Materialized view indexing uses Cassandra materialized views to store data. Materialized views are tables generated from a base table to provide a query based on a different primary key than the base table. This type of index is best used for values of high cardinality or nearly unique values or high selectivity. Searching materialized views yields similar response times to searching base tables, although writing the data incurs a small time penalty.

Search indexes rely on DSE Search. Since graph data is stored in Cassandra tables, one search core is available per vertex label. These indexes differ from secondary and materialized view indexes in their syntax due to this unique property. For each vertex label that will be indexed with search, all properties must be added to a single search index named search. Because search is implemented with DSE Search, two indexing options are available, full text and string. Full text indexing performs tokenization and secondary processing such as case normalization. Full text indexing is useful for queries where partial match of text is required. String indexing is useful for queries where an exact string is sought and no tokenization must be performed, such as for Solr faceting. This type of index is best for low selectivity, like secondary indexes.

Composite index keys are not currently supported in DSE Graph.

Indexing best practices

More than one index can be created on the same property, such as creating both a materialized index and a search index on the property amount. The DSE Graph query optimizer will automatically use the appropriate index when processing a query; designation of an index type to use is not a feature. The order of preference that DSE Graph uses is MV index > secondary index > DSE Search index to ensure best performance. Different index types may be created on different properties as appropriate, based on the selectivity. A special case exists for indexing vertices created with composite keys; a search index is the only choice for indexing two or more properties, especially for graph loading with the DSE Graph Loader. Separate materialized view indexes will not be used for the property keys that make up the composite key (custom vertex id) and the DSE Graph Loader will fail to create the vertices.

In general, secondary indexes in DSE Graph are limited in usefulness, for the same reasons that constrict their general use in DSE. Materialized view indexing should be considered

If a search index is created, be aware that building the index can take time, and that until the index is available, queries that depend on the index can fail.
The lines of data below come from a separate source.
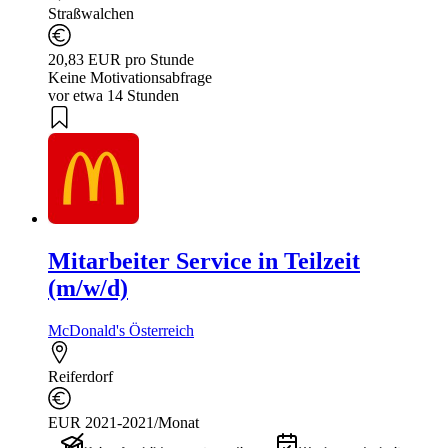
Straßwalchen
20,83 EUR pro Stunde
Keine Motivationsabfrage
vor etwa 14 Stunden
Mitarbeiter Service in Teilzeit
(m/w/d)
McDonald's Österreich
Reiferdorf
EUR 2021-2021/Monat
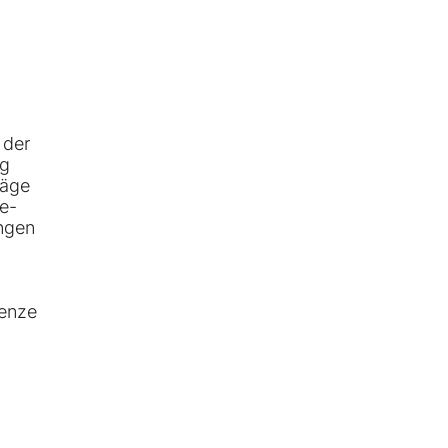
 der
ng
räge
he-
ungen
renze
Applications that create schema, immediately followed by data insertion that require search indexes will likely experience errors. Also, queries that use search indexes should be run on DSE Search-enabled nodes in the cluster.
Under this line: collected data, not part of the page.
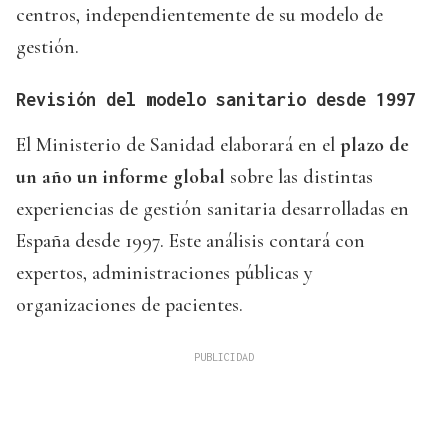
centros, independientemente de su modelo de
gestión.
Revisión del modelo sanitario desde 1997
El Ministerio de Sanidad elaborará en el
plazo de
un año un informe global
sobre las distintas
experiencias de gestión sanitaria desarrolladas en
España desde 1997. Este análisis contará con
expertos, administraciones públicas y
organizaciones de pacientes.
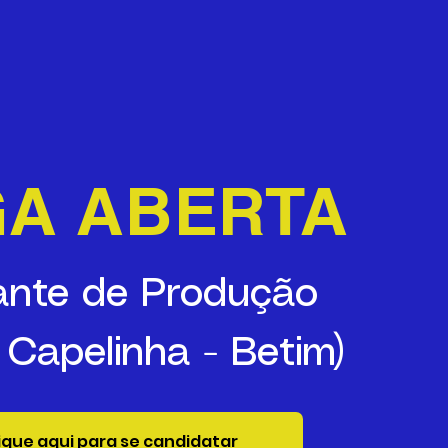
GA ABERTA
ante de Produção
o Capelinha - Betim)
ique aqui para se candidatar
Search indexes do require resources. Each index allocates a minimum of 256MB by default, and each index will require two physical cores. For a typical 32GB node, 16 search indexes would be a reasonable number to create.

Queries that use textual predicates (regex, tokenRegex, prefix, tokenPrefix, token, and eq/neq) can be accomplished without DSE search indexes. However, such queries will not make use of secondary or materialized indexes and will instead use full graph scans to return results. By default, Production mode does not allow full graph scans, so such queries will fail. If such matching search methods are required, search indexes are strongly suggested.

CAUTION:

tokenRegex will display case insensitivity in queries, whether a search index is used or not.